>> begin PASSAGE TO READ
At the start of a trip psyche is always high, it’s only after a few routes that things start to calm down.
Unfortunately for us things got off to a bit of a false start: our flight was delayed overnight in Iceland after a passenger fell ill, then upon arriving in Calgary a day late we were somewhat alarmed to see the temperature soaring at a whopping 11oC (40oC above what it was when Nick was last here) – great for ice cream, less great for ice. As if this wasn’t enough we read seven big, bold letters next to the Banff Avalanche Report – E-X-T-R-E-M-E.
So it’s going to be like that is it?
All was not lost. Nick ‘Happy’ Bullock doesn’t lose faith that easily and Rob ‘Chopper’ Greenwood was psyched to hack apart some of this classic ice he’d been hearing so much about. To look at it optimistically, these dark times could be used as a warm up so that when things turn good – we were on it!
Rob chopping away / getting pumped on yet another classic - photo: Nick Bullock
Nick tapping away / cruising up another classic
Rob experiencing a strange blend of psyche, fear, and extreme cold
Two days of ‘warming up’ later I was a feeling pretty worked… There is something about Scottish Winter that doesn’t prepare you for repeatedly sustained pitches of WI5 + 6. So I conjured an excuse for a rest day – “Nick, how about we take a walk up to The Trophy Wall and see what conditions are like – we could set a bit of a trail for later in the week?”. It wasn’t entirely convincing (or restful), but it played to my strengths – I am a much better walker/runner/ plodder than I am a climber – and gave my arms a 24 hour window of opportunity to flush the lactic acid.
With a trail half way up to The Trophy Wall our plans were in place for the following day.
And then this happened…
Maybe a change of plan was required?
As if by fate we had been reading an article in the Canadian Alpine Club Journal about a selection of traditional routes put up by locals Raphael Slawinski and Jon Walsh – one in particular caught our eye. For a full account of ‘No Use in Crying’ click here to read my report or visit Nick’s Blog.
>> end PASSAGE TO READ
>> begin SUPPLIED RECORDS
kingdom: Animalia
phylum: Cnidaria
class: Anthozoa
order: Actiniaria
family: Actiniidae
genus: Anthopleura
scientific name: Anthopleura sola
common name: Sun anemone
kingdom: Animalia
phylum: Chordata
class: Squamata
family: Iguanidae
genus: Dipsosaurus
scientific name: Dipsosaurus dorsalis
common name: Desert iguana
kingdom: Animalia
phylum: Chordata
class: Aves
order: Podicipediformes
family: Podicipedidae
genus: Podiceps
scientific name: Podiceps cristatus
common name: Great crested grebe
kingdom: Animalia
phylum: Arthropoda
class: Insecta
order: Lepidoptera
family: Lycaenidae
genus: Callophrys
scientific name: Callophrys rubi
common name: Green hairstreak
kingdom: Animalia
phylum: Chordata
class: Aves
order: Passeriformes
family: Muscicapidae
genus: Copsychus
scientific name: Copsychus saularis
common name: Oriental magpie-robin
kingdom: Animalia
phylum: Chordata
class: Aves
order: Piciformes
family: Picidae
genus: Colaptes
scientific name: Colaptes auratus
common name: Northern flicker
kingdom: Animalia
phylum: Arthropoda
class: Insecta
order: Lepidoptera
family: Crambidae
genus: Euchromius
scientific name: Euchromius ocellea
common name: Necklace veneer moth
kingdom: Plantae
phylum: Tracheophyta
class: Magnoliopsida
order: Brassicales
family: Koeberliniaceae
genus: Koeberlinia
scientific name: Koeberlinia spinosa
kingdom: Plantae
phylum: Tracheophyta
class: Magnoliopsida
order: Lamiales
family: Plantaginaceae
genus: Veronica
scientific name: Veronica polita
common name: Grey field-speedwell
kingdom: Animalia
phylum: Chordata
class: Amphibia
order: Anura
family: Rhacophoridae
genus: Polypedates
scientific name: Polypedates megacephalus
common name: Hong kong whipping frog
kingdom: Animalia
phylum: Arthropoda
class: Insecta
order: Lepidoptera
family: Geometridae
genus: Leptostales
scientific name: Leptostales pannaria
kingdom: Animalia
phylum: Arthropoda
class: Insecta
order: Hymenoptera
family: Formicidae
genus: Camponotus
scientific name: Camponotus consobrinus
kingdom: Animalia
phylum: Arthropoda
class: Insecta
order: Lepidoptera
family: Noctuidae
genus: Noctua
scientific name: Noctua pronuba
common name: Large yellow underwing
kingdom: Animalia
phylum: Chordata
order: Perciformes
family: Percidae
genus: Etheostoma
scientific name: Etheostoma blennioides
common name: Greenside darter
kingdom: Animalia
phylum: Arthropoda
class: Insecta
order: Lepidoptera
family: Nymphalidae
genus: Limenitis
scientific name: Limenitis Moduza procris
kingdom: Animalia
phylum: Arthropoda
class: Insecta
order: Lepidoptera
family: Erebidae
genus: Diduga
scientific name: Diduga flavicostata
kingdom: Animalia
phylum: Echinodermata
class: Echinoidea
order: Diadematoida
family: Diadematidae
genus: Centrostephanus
>> end SUPPLIED RECORDS
- [WRITTEN EXERCISE 1]
Answer these questions about the climbing trip report:
(a) In what country was the flight delayed overnight?
(b) What word appeared next to the Banff Avalanche Report?
(c) Who put up the selection of traditional routes described in the Canadian Alpine Club Journal article?
- [WRITTEN EXERCISE 2] Copy the climbing trip report from "At the start" up to and including "Report – E-X-T-R-E-M-E.".
- [WRITTEN EXERCISE 3] Carry the climbing trip report forward from its last sentence.

- [WRITTEN REPLY 1]
(a) Iceland
(b) EXTREME
(c) Raphael Slawinski and Jon Walsh

- [WRITTEN REPLY 2]
At the start of a trip psyche is always high, it’s only after a few routes that things start to calm down.
Unfortunately for us things got off to a bit of a false start: our flight was delayed overnight in Iceland after a passenger fell ill, then upon arriving in Calgary a day late we were somewhat alarmed to see the temperature soaring at a whopping 11oC (40oC above what it was when Nick was last here) – great for ice cream, less great for ice. As if this wasn’t enough we read seven big, bold letters next to the Banff Avalanche Report – E-X-T-R-E-M-E.

- [WRITTEN REPLY 3]
Nick Bullock on the crux pitch of No Use in Crying
After this I could feel the tension lifting, a route like this really makes a trip and we could both relax…well…kind of…
The Trophy Wall was still in the forefront of our minds and Nick’s drive to climb his final of the three classic routes on the wall – The Replicant – was becoming something of a pre-occupation but with the avalanche risk so high we decided to give it a few more days.
This gave us the chance to catch up with Jen Olsen, a friend we had got to know through the BMC International Winter Meet back in January. Jen is based in Canmore and works as a Guide, she has climbed extensively throughout the Canadian Rockies in both summer and winter and has represented Canada in the Ice Climbing World Cup. Her climbing on both ice and mixed ground was smooth and efficient, despite the fact she has recently taken time out due to injury. This style was shared by many of the locals climbers, their confidence on insecure placements was astounding.
Jen and Nick having some truck time together
The man, myth, and legend Jon Walsh cruising Whitemans Falls
Rob on the first pitch of Redman Soars - photo Nick Bullock
With the avalanche risk still high we opted for a trip up the Icefields Parkway to climb the Will Gadd route ‘Call of the Curtain’ – I’ll let the pictures do the talking. This route set the theme for avoiding the obvious lines and going for the more slender/marginal ones beside them, over the space of the next two weeks this happened time and time again.
Onceagain we avoided the obvious line and went for the line of of most resistance
Nick disappearing around the corner
Nick revelling in the exposure
A few days later the snow situation had calmed down and the Trophy Wall was occupying our every thought…
Up we went (again!), this time armed with a shovel to plough a furrow through the 1 ½ metre deep snow that inconveniently lay over the approach. 4 hours later we were close, but it wasn’t quite in the bag yet as we were barred access by a tricky mixed gully. The following day we made swift progress back up to our previous high point, past the mixed gully (with some degree of floundering), and finally stood beneath The Trophy Wall.
To read more about the impression the wall made on us visit my earlier post or Nick’s Blog.
The Trophy Wall: Terminator on the left, Replicant in the middle, Sea of Vapours on the right
Partly due to the high quality of the routes and the effort it had taken to get the track up there in the first place we decided to engage in another outing to the T-Wall. However, this time we were armed with local Raphael Slawinski. Now Raph isn’t a familiar name to many British climbers, but if you look through the list of hard first ascents in the Canadian Rockies then his name is at the forefront. He is officially the ‘sketch-master’, trusting placements that I couldn’t even identify and generally levitating up some seriously tenuous ground – oddly enough he reminded me a lot of Nick in that sense. The moral of the story is - respect your elders - because the chances are they climb a lot better than you.
Exterminator M7+ / WI6 – 2nd Ascent (n.b. I was literally hauled up this route)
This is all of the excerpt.